Он уже знал, о чем пойдет речь, иначе, зачем было его приглашать на столь уединенную прогулку? Но вежливость требовала изобразить на лице живейший интерес к давно известным обстоятельствам.
- Вы знаете, что мой сын Фердинанд женился на инфанте испанской Изабелле,- начал излагать свои проблемы король,- они двоюродные брат и сестра, но очень сильно полюбили друг друга. Я не смог противиться желанию двух пылких сердец быть вместе, но, увы! Оказался в одиночестве! Брак не одобрил ни сводный брат Изабеллы король Генрих, ни покойный папа Павел.
- Как же их обвенчали?- прикинулся удивленным де ла Верда.
- Разрешение было, но почему-то курия не оформила его, как надо,- уклончиво объяснил появление фальшивки её автор, - тогда это не имело особого значения! Принц и принцесса лица все-таки частные, но теперь обстоятельства изменились. Больше года назад Изабелла стала королевой Кастилии, а это не та фигура, законность брака которой, можно было бы оспаривать. Мне будет очень горько, если кто-нибудь усомнится в законнорожденности моих внуков. Поэтому, граф, я буду вам благодарен, если вы воспользуйтесь вашим авторитетом в Риме и добьетесь от папы Сикста официального признания этого брака святейшим престолом!
- Сделаю все, что только в моих силах! - пообещал де ла Верда.
На этом аудиенция закончилась, и собеседники расстались, взаимно довольные друг другом. Граф продолжил путь к семье.

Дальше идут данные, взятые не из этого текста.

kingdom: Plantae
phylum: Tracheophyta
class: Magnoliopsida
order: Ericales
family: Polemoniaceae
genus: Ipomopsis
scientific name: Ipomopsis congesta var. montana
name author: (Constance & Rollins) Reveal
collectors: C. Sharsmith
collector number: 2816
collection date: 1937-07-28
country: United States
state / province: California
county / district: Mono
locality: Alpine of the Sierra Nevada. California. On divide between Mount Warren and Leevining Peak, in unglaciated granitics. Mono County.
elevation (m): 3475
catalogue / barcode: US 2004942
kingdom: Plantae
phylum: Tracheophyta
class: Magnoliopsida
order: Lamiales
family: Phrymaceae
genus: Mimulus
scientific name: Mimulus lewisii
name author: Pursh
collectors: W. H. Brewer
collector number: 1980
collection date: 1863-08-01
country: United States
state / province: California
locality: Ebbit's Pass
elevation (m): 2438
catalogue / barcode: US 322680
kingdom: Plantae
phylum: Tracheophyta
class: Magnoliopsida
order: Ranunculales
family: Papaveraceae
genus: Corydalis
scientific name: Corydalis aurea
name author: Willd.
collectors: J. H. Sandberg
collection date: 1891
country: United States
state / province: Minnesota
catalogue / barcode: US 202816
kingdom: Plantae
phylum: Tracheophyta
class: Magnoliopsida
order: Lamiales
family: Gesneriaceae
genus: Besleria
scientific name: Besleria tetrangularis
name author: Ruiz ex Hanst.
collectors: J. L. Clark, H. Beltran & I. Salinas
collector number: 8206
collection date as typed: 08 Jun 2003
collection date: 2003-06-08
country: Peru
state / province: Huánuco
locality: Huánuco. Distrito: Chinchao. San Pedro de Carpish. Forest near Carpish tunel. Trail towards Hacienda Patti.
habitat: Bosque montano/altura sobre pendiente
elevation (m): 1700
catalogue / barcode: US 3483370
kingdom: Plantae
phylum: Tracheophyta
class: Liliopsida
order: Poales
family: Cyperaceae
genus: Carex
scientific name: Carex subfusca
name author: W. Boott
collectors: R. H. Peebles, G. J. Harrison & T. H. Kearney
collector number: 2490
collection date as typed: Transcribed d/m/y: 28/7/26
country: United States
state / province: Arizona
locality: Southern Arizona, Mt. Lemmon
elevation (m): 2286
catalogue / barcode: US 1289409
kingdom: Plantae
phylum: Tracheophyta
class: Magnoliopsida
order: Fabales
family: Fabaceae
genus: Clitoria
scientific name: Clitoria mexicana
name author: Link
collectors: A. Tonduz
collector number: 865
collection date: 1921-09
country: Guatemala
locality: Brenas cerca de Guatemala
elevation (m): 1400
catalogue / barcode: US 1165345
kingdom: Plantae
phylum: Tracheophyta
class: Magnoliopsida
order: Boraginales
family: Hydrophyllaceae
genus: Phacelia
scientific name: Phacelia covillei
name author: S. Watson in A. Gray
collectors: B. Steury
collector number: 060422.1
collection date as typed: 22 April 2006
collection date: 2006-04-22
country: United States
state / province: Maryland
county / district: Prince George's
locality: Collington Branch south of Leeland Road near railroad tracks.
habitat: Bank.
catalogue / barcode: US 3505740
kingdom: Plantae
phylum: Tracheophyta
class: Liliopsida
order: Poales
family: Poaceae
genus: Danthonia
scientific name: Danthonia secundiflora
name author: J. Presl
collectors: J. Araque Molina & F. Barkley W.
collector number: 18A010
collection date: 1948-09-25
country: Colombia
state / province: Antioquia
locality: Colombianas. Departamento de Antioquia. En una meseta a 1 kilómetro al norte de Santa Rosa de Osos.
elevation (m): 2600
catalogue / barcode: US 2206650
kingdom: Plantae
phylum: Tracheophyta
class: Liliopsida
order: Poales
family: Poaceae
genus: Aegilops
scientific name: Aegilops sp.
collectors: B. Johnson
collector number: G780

Его дядя по матери - дон Диего де Трастамаар был сильно изувечен - в одной из битв с маврами лишился глаза, руки и хромал. Но возвращаться в замок старшего брата не захотел, они всегда были не в ладах, предпочитая помогать сестре управлять имениями вечно отсутствующего племянника.
Фамильный замок де ла Верда показался перед путниками на исходе второго дня пути из Барселоны. Протрубил сигнальный рожок и впервые за пять лет над ним взвился фамильный графский штандарт. Дон Мигель с замершим от волнения сердцем оглядел знакомый силуэт дома, в котором появился на свет, и где жили и умирали его высокородные предки. Любому человеку всегда приятен дом, где его любят и ждут, где он всем необходим!
И мать, и дядя стали совсем стариками за годы разлуки. Да ведь, собственно, и он был немолодым человеком - виски серебрила седина и на лбу появились первые морщинки.
Первый вечер дон Мигель провел в тесном кругу семьи, неспешно разговаривая о бытовых мелочах и обсуждая малоинтересные события из замковой жизни - кто родился, кто умер, размеры доходов и так далее. Помимо самого графа, его матери и дяди, в зале так же сидела юная воспитанница донны Инесс сеньорита Тереса. Здесь же скромно замер на своем месте Гачек.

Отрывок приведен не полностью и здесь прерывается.